__Task to complete__. Could you retype every entry below exactly as written?

--- Data to process Enclosed Below ---

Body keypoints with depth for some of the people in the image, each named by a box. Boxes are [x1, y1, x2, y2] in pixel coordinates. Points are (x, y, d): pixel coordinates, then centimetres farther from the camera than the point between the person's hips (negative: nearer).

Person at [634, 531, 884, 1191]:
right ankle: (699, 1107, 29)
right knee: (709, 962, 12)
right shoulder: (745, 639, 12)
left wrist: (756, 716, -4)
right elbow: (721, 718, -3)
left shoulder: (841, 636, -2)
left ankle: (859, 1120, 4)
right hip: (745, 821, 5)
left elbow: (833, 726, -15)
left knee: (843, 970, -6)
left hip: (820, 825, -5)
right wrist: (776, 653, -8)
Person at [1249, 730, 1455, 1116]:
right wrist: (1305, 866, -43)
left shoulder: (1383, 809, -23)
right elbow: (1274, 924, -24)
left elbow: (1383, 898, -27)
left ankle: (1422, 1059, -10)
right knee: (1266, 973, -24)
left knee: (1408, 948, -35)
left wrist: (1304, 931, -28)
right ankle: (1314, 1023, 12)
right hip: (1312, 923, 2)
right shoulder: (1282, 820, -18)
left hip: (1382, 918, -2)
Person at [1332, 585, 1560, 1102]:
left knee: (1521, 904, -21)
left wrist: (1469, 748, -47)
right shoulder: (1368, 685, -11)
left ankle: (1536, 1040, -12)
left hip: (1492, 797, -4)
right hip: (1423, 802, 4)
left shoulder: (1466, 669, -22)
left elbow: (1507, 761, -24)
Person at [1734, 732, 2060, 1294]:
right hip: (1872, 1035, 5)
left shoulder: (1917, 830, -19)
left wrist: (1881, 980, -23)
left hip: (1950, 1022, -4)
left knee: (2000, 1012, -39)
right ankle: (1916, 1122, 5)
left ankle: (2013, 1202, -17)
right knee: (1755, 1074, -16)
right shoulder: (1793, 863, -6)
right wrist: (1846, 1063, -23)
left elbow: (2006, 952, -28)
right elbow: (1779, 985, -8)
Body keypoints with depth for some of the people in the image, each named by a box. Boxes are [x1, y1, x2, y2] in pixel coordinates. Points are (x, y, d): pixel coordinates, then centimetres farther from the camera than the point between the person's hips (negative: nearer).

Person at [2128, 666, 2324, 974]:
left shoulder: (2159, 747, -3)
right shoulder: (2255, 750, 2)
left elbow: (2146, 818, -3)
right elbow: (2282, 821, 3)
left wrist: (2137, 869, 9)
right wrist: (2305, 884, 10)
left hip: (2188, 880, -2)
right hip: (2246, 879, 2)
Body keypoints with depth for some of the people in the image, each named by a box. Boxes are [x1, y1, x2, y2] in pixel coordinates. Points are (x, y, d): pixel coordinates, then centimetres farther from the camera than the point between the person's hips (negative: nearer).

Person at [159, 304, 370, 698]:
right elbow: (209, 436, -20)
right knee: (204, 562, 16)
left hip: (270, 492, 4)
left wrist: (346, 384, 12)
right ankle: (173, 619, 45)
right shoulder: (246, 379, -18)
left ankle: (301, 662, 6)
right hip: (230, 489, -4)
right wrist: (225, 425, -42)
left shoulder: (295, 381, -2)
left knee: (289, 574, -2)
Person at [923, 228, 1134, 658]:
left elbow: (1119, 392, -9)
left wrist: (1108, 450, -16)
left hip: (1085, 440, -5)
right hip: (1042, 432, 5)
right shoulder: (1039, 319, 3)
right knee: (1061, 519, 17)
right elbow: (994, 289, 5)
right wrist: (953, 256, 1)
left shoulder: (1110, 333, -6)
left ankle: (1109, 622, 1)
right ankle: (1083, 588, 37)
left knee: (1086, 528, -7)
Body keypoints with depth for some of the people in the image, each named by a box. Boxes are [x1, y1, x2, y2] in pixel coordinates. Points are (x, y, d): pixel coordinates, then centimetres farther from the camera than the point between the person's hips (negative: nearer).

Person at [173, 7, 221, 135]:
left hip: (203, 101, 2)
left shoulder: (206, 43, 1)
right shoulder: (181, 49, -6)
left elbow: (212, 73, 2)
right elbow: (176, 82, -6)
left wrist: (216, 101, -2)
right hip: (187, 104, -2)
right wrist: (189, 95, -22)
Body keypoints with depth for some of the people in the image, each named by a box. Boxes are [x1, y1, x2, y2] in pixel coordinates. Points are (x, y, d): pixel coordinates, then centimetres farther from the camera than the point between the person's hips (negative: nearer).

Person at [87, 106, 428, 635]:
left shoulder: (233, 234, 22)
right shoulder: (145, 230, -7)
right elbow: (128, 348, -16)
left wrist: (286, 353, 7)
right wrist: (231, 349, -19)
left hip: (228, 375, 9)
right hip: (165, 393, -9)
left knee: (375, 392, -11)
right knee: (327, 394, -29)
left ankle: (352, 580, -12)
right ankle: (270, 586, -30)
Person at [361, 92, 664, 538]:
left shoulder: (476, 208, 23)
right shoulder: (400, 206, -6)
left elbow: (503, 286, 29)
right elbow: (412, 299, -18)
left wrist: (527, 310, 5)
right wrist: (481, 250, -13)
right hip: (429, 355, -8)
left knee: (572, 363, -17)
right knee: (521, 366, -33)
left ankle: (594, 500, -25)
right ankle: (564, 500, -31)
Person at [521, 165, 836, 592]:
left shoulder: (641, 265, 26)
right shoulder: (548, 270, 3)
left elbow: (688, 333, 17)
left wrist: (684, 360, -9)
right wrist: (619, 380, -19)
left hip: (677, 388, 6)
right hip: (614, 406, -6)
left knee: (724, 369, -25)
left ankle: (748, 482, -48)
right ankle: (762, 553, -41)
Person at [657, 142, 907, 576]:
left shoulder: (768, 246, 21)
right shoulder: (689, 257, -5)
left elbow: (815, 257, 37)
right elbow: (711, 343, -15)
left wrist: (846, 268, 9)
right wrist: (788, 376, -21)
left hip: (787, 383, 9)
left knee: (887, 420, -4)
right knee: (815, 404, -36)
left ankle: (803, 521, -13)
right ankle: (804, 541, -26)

--- End of Enclosed Data to process ---

__Result for this task__.
Body keypoints with depth for some of the people in the image, each named by a box. Boxes are [x1, y1, x2, y2] in pixel coordinates. Points are (x, y, d): pixel coordinates, then centimetres farther from the camera than the point between the person's hips (negative: nearer).

Person at [634, 531, 884, 1191]:
right ankle: (699, 1107, 29)
right knee: (709, 962, 12)
right shoulder: (745, 639, 12)
left wrist: (756, 716, -4)
right elbow: (721, 718, -3)
left shoulder: (841, 636, -2)
left ankle: (859, 1120, 4)
right hip: (745, 821, 5)
left elbow: (833, 726, -15)
left knee: (843, 970, -6)
left hip: (820, 825, -5)
right wrist: (776, 653, -8)
Person at [1249, 730, 1455, 1116]:
right wrist: (1305, 866, -43)
left shoulder: (1383, 809, -23)
right elbow: (1274, 924, -24)
left elbow: (1383, 898, -27)
left ankle: (1422, 1059, -10)
right knee: (1266, 973, -24)
left knee: (1408, 948, -35)
left wrist: (1304, 931, -28)
right ankle: (1314, 1023, 12)
right hip: (1312, 923, 2)
right shoulder: (1282, 820, -18)
left hip: (1382, 918, -2)
Person at [1332, 585, 1560, 1102]:
left knee: (1521, 904, -21)
left wrist: (1469, 748, -47)
right shoulder: (1368, 685, -11)
left ankle: (1536, 1040, -12)
left hip: (1492, 797, -4)
right hip: (1423, 802, 4)
left shoulder: (1466, 669, -22)
left elbow: (1507, 761, -24)
Person at [1734, 732, 2060, 1294]:
right hip: (1872, 1035, 5)
left shoulder: (1917, 830, -19)
left wrist: (1881, 980, -23)
left hip: (1950, 1022, -4)
left knee: (2000, 1012, -39)
right ankle: (1916, 1122, 5)
left ankle: (2013, 1202, -17)
right knee: (1755, 1074, -16)
right shoulder: (1793, 863, -6)
right wrist: (1846, 1063, -23)
left elbow: (2006, 952, -28)
right elbow: (1779, 985, -8)
Body keypoints with depth for some of the people in the image, each named by a box. Boxes are [x1, y1, x2, y2] in pixel coordinates. Points are (x, y, d): pixel coordinates, then centimetres farther from the camera than the point between the person's hips (negative: nearer).

Person at [2128, 666, 2324, 974]:
left shoulder: (2159, 747, -3)
right shoulder: (2255, 750, 2)
left elbow: (2146, 818, -3)
right elbow: (2282, 821, 3)
left wrist: (2137, 869, 9)
right wrist: (2305, 884, 10)
left hip: (2188, 880, -2)
right hip: (2246, 879, 2)
Body keypoints with depth for some of the people in the image, each named by a box. Boxes are [x1, y1, x2, y2] in pixel coordinates. Points are (x, y, d): pixel coordinates, then centimetres farther from the camera than the point between the person's hips (negative: nearer).

Person at [159, 304, 370, 698]:
right elbow: (209, 436, -20)
right knee: (204, 562, 16)
left hip: (270, 492, 4)
left wrist: (346, 384, 12)
right ankle: (173, 619, 45)
right shoulder: (246, 379, -18)
left ankle: (301, 662, 6)
right hip: (230, 489, -4)
right wrist: (225, 425, -42)
left shoulder: (295, 381, -2)
left knee: (289, 574, -2)
Person at [923, 228, 1134, 658]:
left elbow: (1119, 392, -9)
left wrist: (1108, 450, -16)
left hip: (1085, 440, -5)
right hip: (1042, 432, 5)
right shoulder: (1039, 319, 3)
right knee: (1061, 519, 17)
right elbow: (994, 289, 5)
right wrist: (953, 256, 1)
left shoulder: (1110, 333, -6)
left ankle: (1109, 622, 1)
right ankle: (1083, 588, 37)
left knee: (1086, 528, -7)
Body keypoints with depth for some of the people in the image, each named by a box. Boxes are [x1, y1, x2, y2] in pixel coordinates. Points are (x, y, d): pixel coordinates, then centimetres farther from the camera than the point between the person's hips (negative: nearer).

Person at [173, 7, 221, 135]:
left hip: (203, 101, 2)
left shoulder: (206, 43, 1)
right shoulder: (181, 49, -6)
left elbow: (212, 73, 2)
right elbow: (176, 82, -6)
left wrist: (216, 101, -2)
right hip: (187, 104, -2)
right wrist: (189, 95, -22)
Body keypoints with depth for some of the people in the image, each named by a box. Boxes are [x1, y1, x2, y2] in pixel coordinates. Points are (x, y, d): pixel coordinates, then centimetres farther from the camera than the point between the person's hips (negative: nearer).

Person at [87, 106, 428, 635]:
left shoulder: (233, 234, 22)
right shoulder: (145, 230, -7)
right elbow: (128, 348, -16)
left wrist: (286, 353, 7)
right wrist: (231, 349, -19)
left hip: (228, 375, 9)
right hip: (165, 393, -9)
left knee: (375, 392, -11)
right knee: (327, 394, -29)
left ankle: (352, 580, -12)
right ankle: (270, 586, -30)
Person at [361, 92, 664, 538]:
left shoulder: (476, 208, 23)
right shoulder: (400, 206, -6)
left elbow: (503, 286, 29)
right elbow: (412, 299, -18)
left wrist: (527, 310, 5)
right wrist: (481, 250, -13)
right hip: (429, 355, -8)
left knee: (572, 363, -17)
right knee: (521, 366, -33)
left ankle: (594, 500, -25)
right ankle: (564, 500, -31)
Person at [521, 165, 836, 592]:
left shoulder: (641, 265, 26)
right shoulder: (548, 270, 3)
left elbow: (688, 333, 17)
left wrist: (684, 360, -9)
right wrist: (619, 380, -19)
left hip: (677, 388, 6)
right hip: (614, 406, -6)
left knee: (724, 369, -25)
left ankle: (748, 482, -48)
right ankle: (762, 553, -41)
Person at [657, 142, 907, 576]:
left shoulder: (768, 246, 21)
right shoulder: (689, 257, -5)
left elbow: (815, 257, 37)
right elbow: (711, 343, -15)
left wrist: (846, 268, 9)
right wrist: (788, 376, -21)
left hip: (787, 383, 9)
left knee: (887, 420, -4)
right knee: (815, 404, -36)
left ankle: (803, 521, -13)
right ankle: (804, 541, -26)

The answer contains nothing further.